Carmen was fashion model, studied at the Estonian Institute of Humanities (film studies), worked as an assistant at Microsoft Estonia, and started in 2006 the Academy of Arts in Tallin.
'Je t' aime... moi non plus' is a short video. You see a girl (probably Carmen herself), entering a room, putting herself in front of the camera. She is not facing you. Looking elsewhere, she starts performing. On the same time, the famous Serge Gainsbourg + Jane Birking's song "Je t' aime... moi non plus" is playing. The girl ends the performance by going out of view (the room) and by the end of the song.
"In Lansberg's view it deals with questions of love and hate, sex and violence, surely with guilt. There is also a background of eating disorder. There is a transformation from normal to ugly. But could also consider as an intimate expression of love and regret by performing a (faked) fellatio." http://www.contourmechelen.be/passage/preselection_10a.php
Whatever the view the video deals with, is it about love and hate, sex and violence or a eating disorder... the performance can focus on a (woman's) body part and mechanism: throat, larynx, neck & to make yourself throw up, to throw up. Meanwhile, I'm reading 'Gorge(l). Oppression and relief in art' written by Sofie Van Loo (published on the occasion of the exhibition (same name), in the Royal Museum of Fine Arts Antwerp,'06-'07).

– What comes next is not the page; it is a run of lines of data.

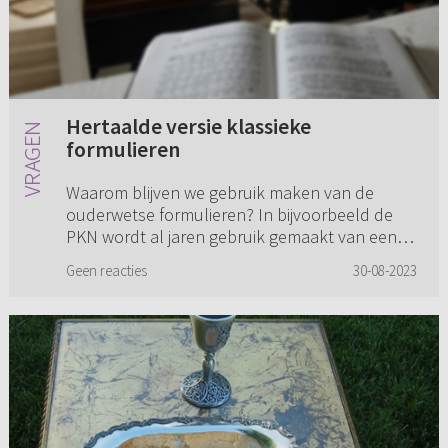
Hertaalde versie klassieke
formulieren
Waarom blijven we gebruik maken van de
ouderwetse formulieren? In bijvoorbeeld de
PKN wordt al jaren gebruik gemaakt van een
hertaalde versie van de klassieke formulieren.
Geen reacties
30-08-2023
Waarom wordt daar bij ons ge...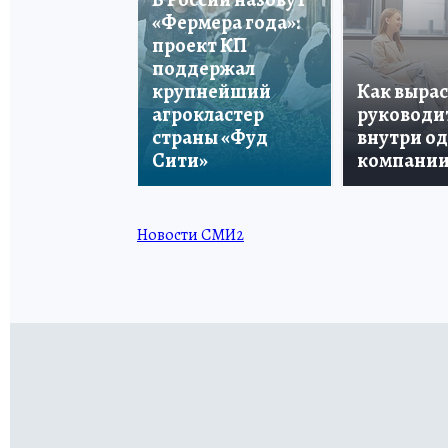
«Фермера года»:
проект КП
поддержал
крупнейший
Как вырас
агрокластер
руководи
страны «Фуд
внутри о
Сити»
компани
Новости СМИ2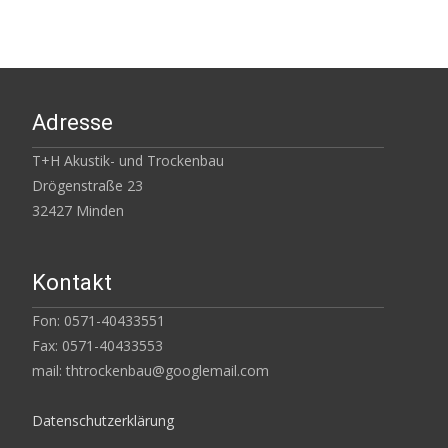
Adresse
T+H Akustik- und Trockenbau
Drögenstraße 23
32427 Minden
Kontakt
Fon: 0571-40433551
Fax: 0571-40433553
mail: thtrockenbau@googlemail.com
Datenschutzerklärung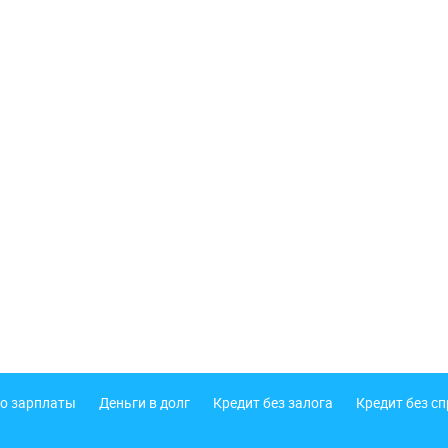
о зарплаты
Деньги в долг
Кредит без залога
Кредит без с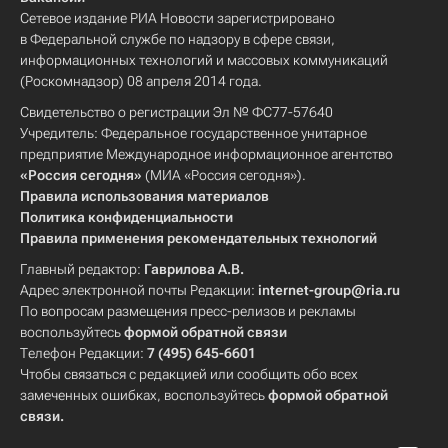
Сетевое издание РИА Новости зарегистрировано
в Федеральной службе по надзору в сфере связи,
информационных технологий и массовых коммуникаций
(Роскомнадзор) 08 апреля 2014 года.
Свидетельство о регистрации Эл № ФС77-57640
Учредитель: Федеральное государственное унитарное
предприятие Международное информационное агентство
«Россия сегодня»
(МИА «Россия сегодня»).
Правила использования материалов
Политика конфиденциальности
Правила применения рекомендательных технологий
Главный редактор:
Гаврилова А.В.
Адрес электронной почты Редакции:
internet-group@ria.ru
По вопросам размещения пресс-релизов и рекламы
воспользуйтесь
формой обратной связи
Телефон Редакции:
7 (495) 645-6601
Чтобы связаться с редакцией или сообщить обо всех
замеченных ошибках, воспользуйтесь
формой обратной
связи
.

A passage (p107) describes this body part and some mechanisms: "The word throat is related to the Latin gula (gulet or throat) and the Russian verb glotat which means to swallow. When we finds that his limits have been reached or have been "transgressed", one might exclaim, "I don't swallow this". We not only swallow or devour food, beverages, pills, etc. but also less tangible entities, such as (un)pleasant,(pre)psycho-corporal sensations and experiences, affects, emotions, thoughts, stares, fear, pain, love, "truth", illusions, etc., until our throats,engorged, flow over and we either no longer take the trouble of trying to keep things in, or a reaction follows, because we can no longer suppress what is about to happen... The throat can flow over of we experience something as excess, if we had to swallow too much... And when we are sick of something, when we are overcome with a regurgitation feeling, when throat no longer overflows with love, but with frustration, hate and revenge, sometimes it helps to take a deep breath: at times breathing in and out slowly can bring relief. It seems we all have a natural sense of bringing things into perspective by aerating wel."

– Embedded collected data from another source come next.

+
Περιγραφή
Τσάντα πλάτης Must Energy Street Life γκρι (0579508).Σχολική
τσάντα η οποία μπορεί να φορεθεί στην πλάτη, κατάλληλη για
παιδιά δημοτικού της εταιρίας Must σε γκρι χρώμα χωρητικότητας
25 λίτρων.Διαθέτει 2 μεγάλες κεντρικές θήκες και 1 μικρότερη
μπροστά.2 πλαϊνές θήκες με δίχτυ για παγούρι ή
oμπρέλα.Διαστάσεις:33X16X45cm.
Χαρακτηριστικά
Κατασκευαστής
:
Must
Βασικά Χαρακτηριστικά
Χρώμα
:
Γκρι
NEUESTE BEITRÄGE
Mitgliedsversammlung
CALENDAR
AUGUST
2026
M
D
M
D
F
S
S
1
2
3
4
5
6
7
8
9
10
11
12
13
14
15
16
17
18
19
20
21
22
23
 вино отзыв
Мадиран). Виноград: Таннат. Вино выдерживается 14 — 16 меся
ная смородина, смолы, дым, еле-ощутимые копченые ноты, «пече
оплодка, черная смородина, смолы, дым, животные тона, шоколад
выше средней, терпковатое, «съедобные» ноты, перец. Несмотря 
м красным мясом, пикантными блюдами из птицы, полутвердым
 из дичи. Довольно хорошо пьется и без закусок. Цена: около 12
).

In the fourth part of the book, the word-choice for 'gorge(l)' in stead of 'throat' is described: first because of the sequence of the consonants G-R-G, which is 1) reminiscent of the border-linking turning points in ancients myths, 2) brings us closer to the paradoxical sensitivies and intensities of the throat and the 'throaty'(in art) than the word throat could.
Oppression, a sentiment situated near the throat. Relief, is not so much 'linked' with this body part. Perhaps because we not/no longer attribute linking and healing properties to the throad, in our Western culture (early abandon of healing 'bloody' throat sacrifices in religious context). Sofie explains that not the "throaty" aspect has disappearded from the Western culture altogether, but that the focuse is now on the "oppression" part of it, instead of focussing on the healing, opening and breathing potential of the "throaty".
(p105)"In various cultures the throat represents a symbolic passage between life and disease/death. When we are born, the first thing we do is open our throat widely and suck oxygen. When we die, we breathe our last breath through the same throat. Throat and vagina are symbolic passages that allow us to pass from one stage to the other. But in our culture the distressing dimensions of the troat/troaty have gained the upper hand."